_READING PASSAGE_:
The Love Of My Life
CHERYL STRAYED is the author of the novel Torch (Houghton Mifflin). Her work appeared in Best New American Voices 2003 (Harvest Books) and Best American Essays 2003 (Houghton Mifflin). She lives in Portland, Oregon with her husband and two children.
THE FIRST TIME I cheated on my husband, my mother had been dead for exactly one week. I was in a cafe in Minneapolis watching a man. He watched me back. He was slightly pudgy, with jet-black hair and skin so white it looked as if he’d powdered it. He stood and walked to my table and sat down without asking. He wanted to know if I had a cat. I folded my hands on the table, steadying myself; I was shaking, nervous at what I would do. I was raw, fragile, vicious with grief. I would do anything.
“Yes,” I said.
“I thought so,” he said slowly. He didn’t take his eyes off me. I rolled the rings around on my fingers. I was wearing two wedding bands, my own and my mother’s. I’d taken hers off her hand after she died. It was nothing fancy: sterling silver, thick and braided.
“You look like the kind of girl who has a cat.”
“How’s that?” I asked.
He didn’t answer. He just kept looking at me steadily, as if he knew everything about me, as if he owned me. I felt distinctly that he might be a murderer.
“Are you mature?” he asked intently.
I didn’t know what he meant. I still don’t. I told him that I was.
“Well then prove it and walk down the street with me.”
We left the cafe, his hand on my arm. I had monstrous bruises on my knees from how I’d fallen on them after I walked into my mother’s hospital room and first saw her dead. He liked these. He said he’d been admiring them from across the room. They were what had drawn him to me. Also, he liked my boots. He thought I looked intriguing. He thought I looked mature. I was twenty-two. He was older, possibly thirty. I didn’t ask his name; he didn’t ask mine. I walked with him to a parking lot behind a building. He stopped and pressed me against a brick wall and kissed me, but then he wasn’t kissing me. He was biting me. He bit my lips so hard I screamed.

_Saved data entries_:
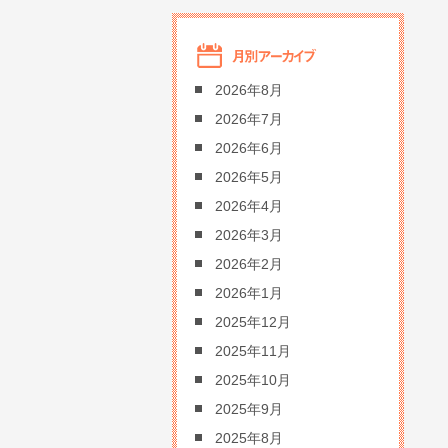
2026年8月
2026年7月
2026年6月
2026年5月
2026年4月
2026年3月
2026年2月
2026年1月
2025年12月
2025年11月
2025年10月
2025年9月
2025年8月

_EXERCISES TO COMPLETE_:
(1) List every book title named in the author note of "The Love Of My Life."
(2) Continue "The Love Of My Life" after its final sentence, picking up the scene against the brick wall in the parking lot.

_ANSWERS BY ITEM_:
(1) Torch; Best New American Voices 2003; Best American Essays 2003

(2)
“You lying cunt,” he whispered into my ear. “You’re not mature.” He flung me away from him and left.
I stood, unmoving, stunned. The inside of my mouth began to bleed softly. Tears filled my eyes. I want my mother, I thought. My mother is dead. I thought this every hour of every day for a very long time: I want my mother. My mother is dead.
It was only a kiss, and barely that, but it was, anyway, a crossing. When I was a child I witnessed a leaf unfurl in a single motion. One second it was a fist, the next an open hand. I never forgot it, seeing so much happen so fast. And this was like that — the end of one thing, the beginning of another: my life as a slut.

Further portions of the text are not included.